Représentations divergentes

Dès 2002 on pouvait penser que la militarisation impériale l’emportait désormais sur la rationalité économique libérale et que l’application permanente de la force dans des guerres externes asymétriques, directement ou grâce au libre marché de la violence, publique ou privée, s’érigeait, à partir de la présidence de Bush fils en instance principale de régulation du processus de globalisation , Ceci conduisait à la mort de l’ONU et au non-droit du plus faible à toutes les échelles, une culture stratégique qu’il fallait combattre frontalement comme s’il s’agissait d’un « fascisme global ». Le livre de Robert KAGAN, paru en 2003 en français sous le titre la puissance et la faiblesse, évoque cette divergence comme un contraste croissant entre la toute puissance (triomphale) des Etats Unis et la faiblesse (décadente) des Européens, présentés comme des pacifistes n’ayant plus le savoir de l’usage de la force. Ce point de vue de « soldat fanfaron » est depuis lors dévalorisé par l’échec de la surpuissance techno-militaire et les crimes de guerre mis en ?uvre en Iraq et ailleurs par la droite américaine.

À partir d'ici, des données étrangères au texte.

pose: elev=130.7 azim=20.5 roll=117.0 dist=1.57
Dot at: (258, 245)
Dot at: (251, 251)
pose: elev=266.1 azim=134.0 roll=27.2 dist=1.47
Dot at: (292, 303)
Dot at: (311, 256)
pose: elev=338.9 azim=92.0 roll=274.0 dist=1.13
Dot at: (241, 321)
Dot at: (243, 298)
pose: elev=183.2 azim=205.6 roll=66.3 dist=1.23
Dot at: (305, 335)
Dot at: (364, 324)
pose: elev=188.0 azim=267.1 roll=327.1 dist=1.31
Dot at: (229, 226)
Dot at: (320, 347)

Mais la description que donnait Kagan de la différence des deux civilisations stratégique était assez exacte. Il manquait seulement une clé politique à sa définition purement « comportementale ». L’Europe préfère en effet la non-guerre par politique. Elle a financé la guerre du golfe et accepté la guerre d’Afghanistan comme chasse à Binladen mais le cas de la guerre d’Iraq actuelle est plus grave ; les décisions stratégiques, politiques et économiques prises par les Etats-Unis peuvent paraître absurdes, ou en tout cas contraires aux intérêts de sécurité de l’Union. Elle rejette l’idée d’une guerre générale de trente ans au Moyen Orient contre le terrorisme, banalisée comme un slogan-programme tout à fait normal par une présidence messianique illuminée. « L’isolationnisme interventionniste providentialiste américain », décrit par Jacques Sapir en 2003 est bien, quatre ans plus tard un facteur confirmé de chaos pour l’ensemble de l’Eurasie.

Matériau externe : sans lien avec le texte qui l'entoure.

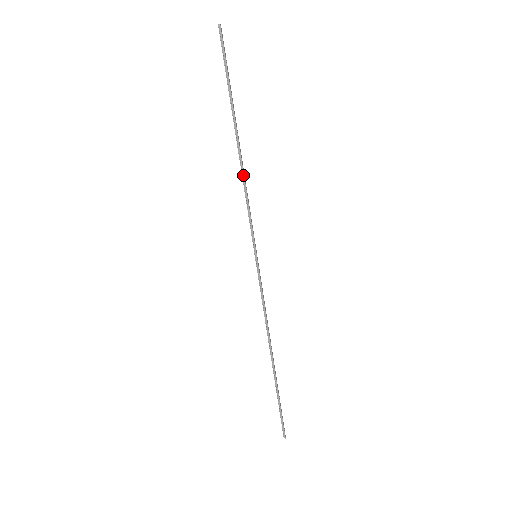
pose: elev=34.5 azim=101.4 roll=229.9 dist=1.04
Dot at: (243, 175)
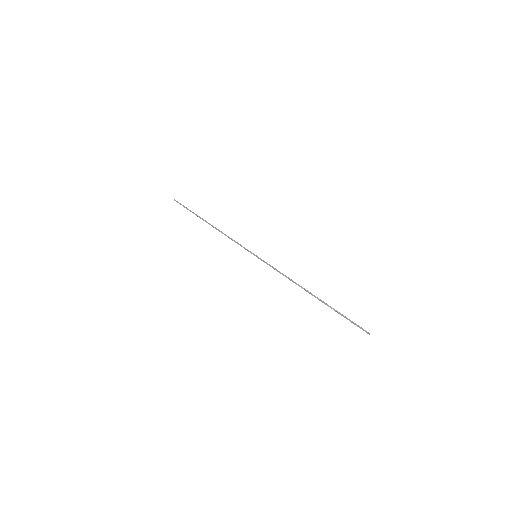
Dot at: (221, 232)
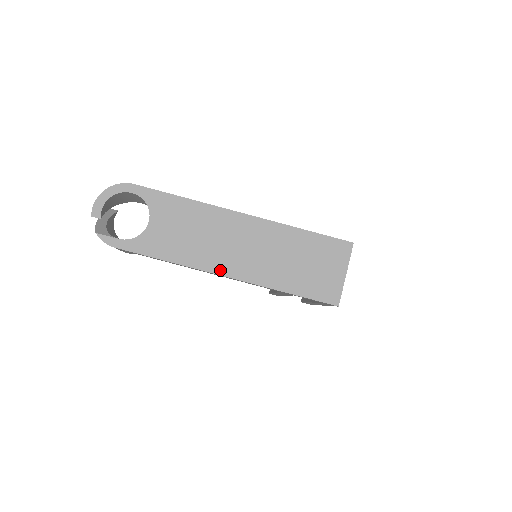
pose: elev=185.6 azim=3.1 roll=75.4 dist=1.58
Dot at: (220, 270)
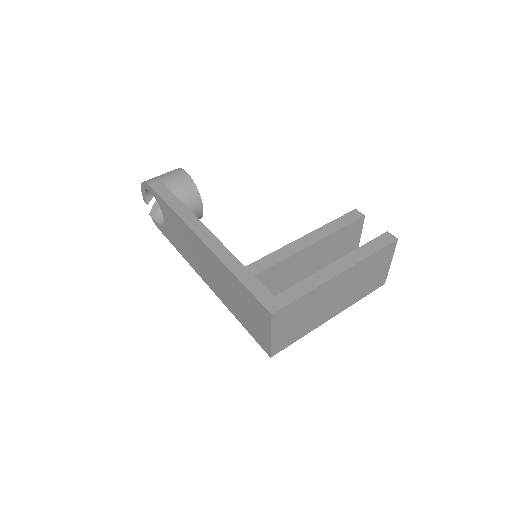
Dot at: (202, 277)
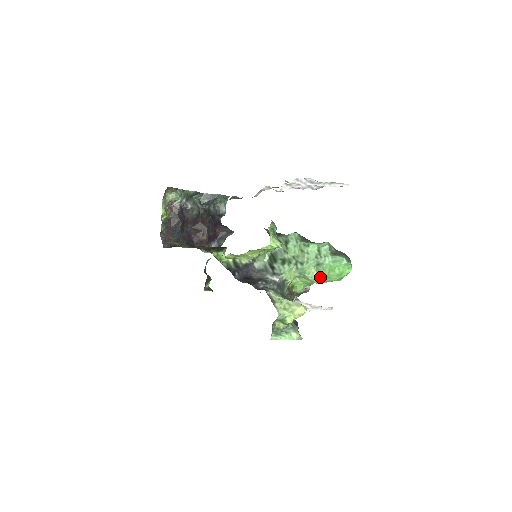
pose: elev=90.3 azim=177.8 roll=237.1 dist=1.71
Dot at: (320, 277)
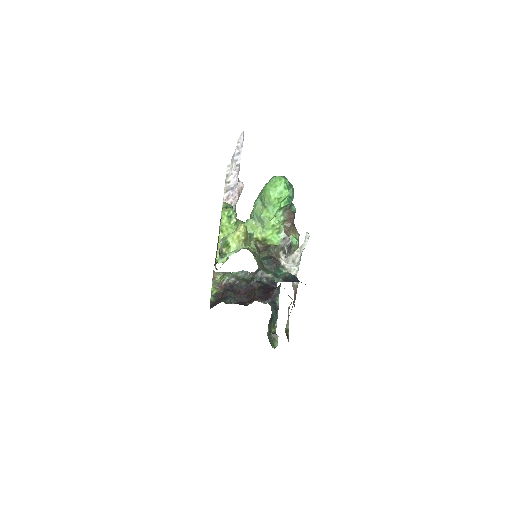
Dot at: (268, 207)
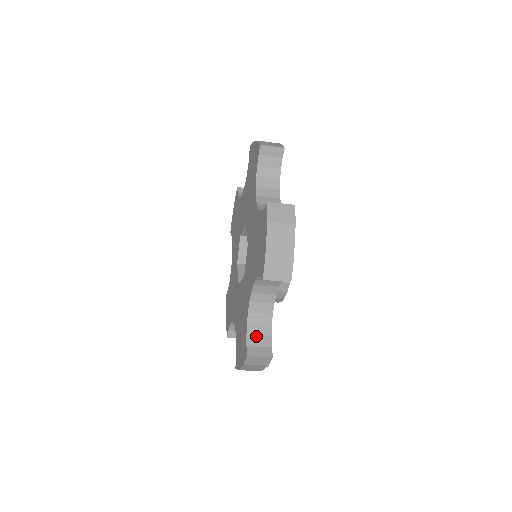
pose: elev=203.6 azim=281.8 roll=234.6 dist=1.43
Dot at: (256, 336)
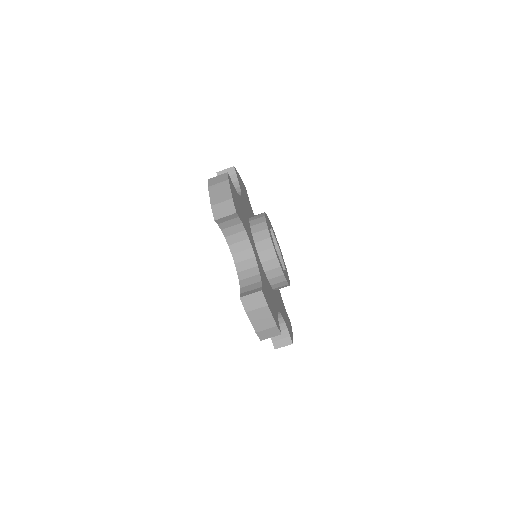
Dot at: occluded
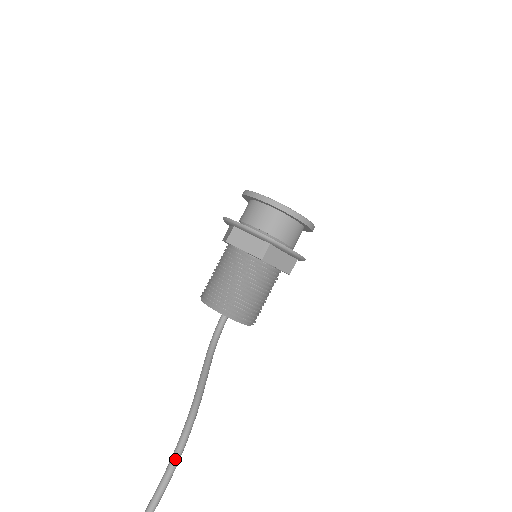
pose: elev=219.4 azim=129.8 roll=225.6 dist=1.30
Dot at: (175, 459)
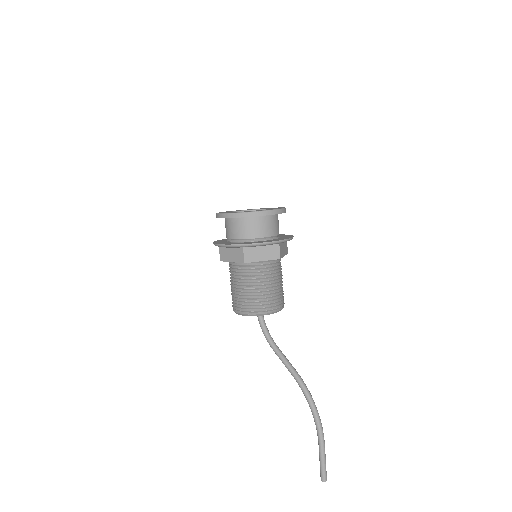
Dot at: (320, 422)
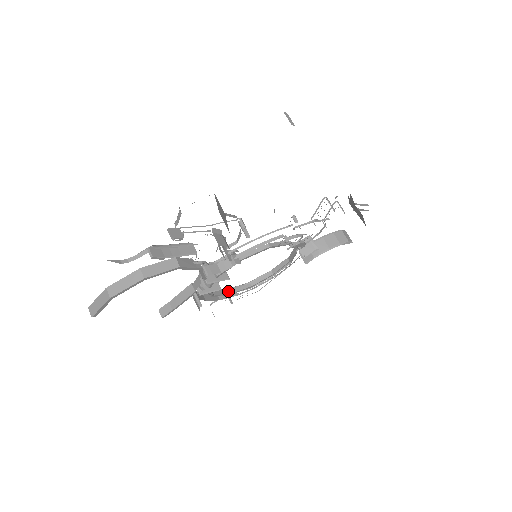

L’opinion centriste prend plus récemment à son compte une description critique des visions américaines. En octobre 2006, Bruno Tertrais, dans une plaquette publiée par la Fondation Robert Schuman, temple de l’Europe démocrate chrétienne, fait le bilan du divorce, en montrant que la thèse banale des valeurs communes est fondamentalement inexacte, en matière de religion, de violence, d’attente vis-à-vis de l’Etat, de pratiques internationales. Les raisons en sont : la « différence entre conceptions des droits de l’Homme », la « différence d’expérience de la guerre sur son propre territoire », la « différence de l’expérience coloniale ». Bref tout nous sépare ou presque. Ce que Pierre Rosanvallon a résumé comme suit « l’universalisme dogmatique américain s’oppose à l’universalisme expérimental européen » ; comme la guerre s’oppose à la diplomatie ! Pour une version dure de la globalisation économique, la violence, la précarité, l’inégalité, jouent partout un rôle fondateur ; le gouvernement américain va jusqu’à préconiser l’extension de la démocratie par la guerre ; et impose l’idée d’une destruction des terroristes et des états voyous, sans traitement des causes

Pratiques disjointes

La divergence, même déguisée dans des discours d’apparat, a pris donc des formes concrètes dans des pratiques qui sont déterminées par une géographie des proximités. La divergence est en effet inscrite dans une donnée géopolitique irrémédiable : l’Amérique est une île globale ; son seul voisinage est le Mexique. Elle cherche une sécurité de l’environnement global par expéditions. L’Europe est une presqu’île de l’Eurasie, voisine de l’Afrique par la méditerranée. Elle cherche une extension par proximité du « bon voisinage » des Etats, modèle qu’elle a institué dans l’Union. Le programme, ou plutôt le logiciel américain, a été reformulé récemment par le président Bush, défiant à la fois le fantôme ubiquitaire de Al-Qaida et l’opposition démocrate par cette formule : « Il faut faire la guerre à l’extérieur pour ne pas l’avoir chez nous » Il va donc directement à l’encontre du programme européen qui dit plutôt : « il faut faire la paix dans notre voisinage pour ne pas avoir la guerre chez nous ». On note aujourd’hui que, du Darfour à l’Iran, en passant par la Somalie et l’Afghanistan ; de l’Egypte à la Turquie et au Caucase, en passant par Israël-Palestine, le Liban, la Syrie, l’Irak, sur un espace si vaste, il n’existe pas un point où les conceptions américaines et les conceptions européennes soient parfaitement accordées et lorsqu’elles s’accordent c’est localement ou momentanément, pour des raisons disjointes.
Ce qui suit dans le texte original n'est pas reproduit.